When I hit the freeway in Utah, all I could think was, "WOW!"  This reaction was due to my surprise at seeing the speed limit sign which read "80 MPH."
     Really?!
     I swear I haven't seen vehicles turned loose like that since I first started driving back in the 60's.  I was excited, even though AB1 has a suggested driving speed of 62 MPH.  And while I may well have been physically going 62, deep down in the dark crevices of my mind, I was blowing by all those Fords and Subaru's at 87 MPH.
     The Mesquite tourney started on Saturday with two games.  There were 6 teams in our pool, so we would play each of them over these two days and the team with the best record would be declared the champion.
     Our Saturday started out inauspiciously.  I attributed that to a lack of playing together and lumbago.  We won one and lost one.  Disappointing, yes, but we were still in the running.
     On Sunday, as symbolic of the lack of intelligence regarding the way they do things in Mesquite, we had 3 consecutive games scheduled at 8:00., 9:15, and 10:30 am.
     Hey, does anybody remember we're old guys with aching joints and questionable eyesight?
     Just askin'.
     Well, we sucked it up and commandeered the field.  The first game was a 23-17 win over some team from I don't know where ... Zanzibar, maybe.  We followed that up with a 25-19 victory over a strong Florida team.  The final game was tight, but we held on and prevailed 18-15 over the boys from Washington.  That made us 4-1, but it wasn't until we approached tourney headquarters that we learned that we were indeed the champions based on having the best record.  It was the 3rd year in a row we had taken the Mesquite tourney.  And the tourney hierarchy, in their usual penurious manner, awarded us not trophies, not championship T-shirts, not prize money ... can you guess what we did receive?
     Caps.
     That's right, caps.  And they were not championship caps, either.  Apparently, every team got the same caps.  Nice job, guys.
     With hardly any time to sit back, have a beer, and enjoy our "caps," we were all back on the road for the 50-mile trip to St. George, Utah, home of the legendary Huntsman Senior Games.  These World Senior Games have been around since 1987.  The event has grown steadily, enormously since the first year when it was just two old guys playing tiddlywinks.  It is now the world's largest annual multi-sport event for seniors (50+).  This year they were expecting over 10,000 athletes competing in 26 sports.  And, they don't award "caps."
     
Ever since I started playing senior softball in 1999, Diedre and I have made it a point to promote team camaraderie at out-of-town softball tournaments by hosting a margarita party.  We've probably helmed about 25 of them in the ensuing years.  The one we host in St. George is always a lot of fun.  It's kind of like old-home week as it's not only attended by the Rox and wives, but also the Rockies Over-65 team, and any other Arizona softball types who happen to be in the vicinity.  The managers of the two Rockies teams alway
s get a party room for us, complete with bar, big TV, ample seating areas, and restrooms.  It's the perfect place for "The Margarita Party."

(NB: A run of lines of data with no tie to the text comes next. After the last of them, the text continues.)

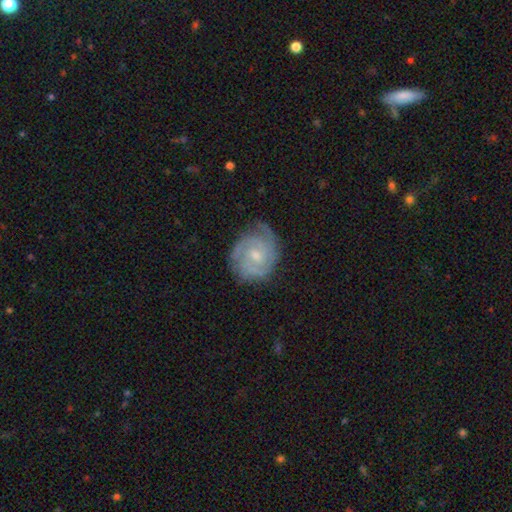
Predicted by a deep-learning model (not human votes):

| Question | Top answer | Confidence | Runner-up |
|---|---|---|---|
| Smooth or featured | featured or disk | 81% | smooth (13%) |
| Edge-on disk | no | 98% | yes (2%) |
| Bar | no | 51% | weak (43%) |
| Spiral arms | yes | 96% | no (4%) |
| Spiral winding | tight | 64% | medium (30%) |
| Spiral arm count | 2 | 40% | 3 (26%) |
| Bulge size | small | 47% | moderate (46%) |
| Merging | none | 70% | minor disturbance (22%) |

     This year's was extra special for us since it gave us another captive audience to whom we could sell my book  (Have I mentioned my book before?  It's called "The Fastest Gun in Hollywood: The Life Story of Peter Brown" and is available at all fine bookstores and in my garage).  The book-signing party had a few interested parties, but the margaritas were loved by all.
     Now, time to sober up and play some ball.
   
 Monday, October 7, was a landmark day in my sporting life.  When I was at the University of Michigan in 1968 trying to play basketball, my roommate and I decided we need to decorate the drab dorm walls at East Quad Cooley.  Since he was also a basketball guy, we chose the "all sports" motif so rarely seen in male dorms in those years.  I paid for a subscription to "Sports Illustrated," and we then began using the magazine's covers as our decor.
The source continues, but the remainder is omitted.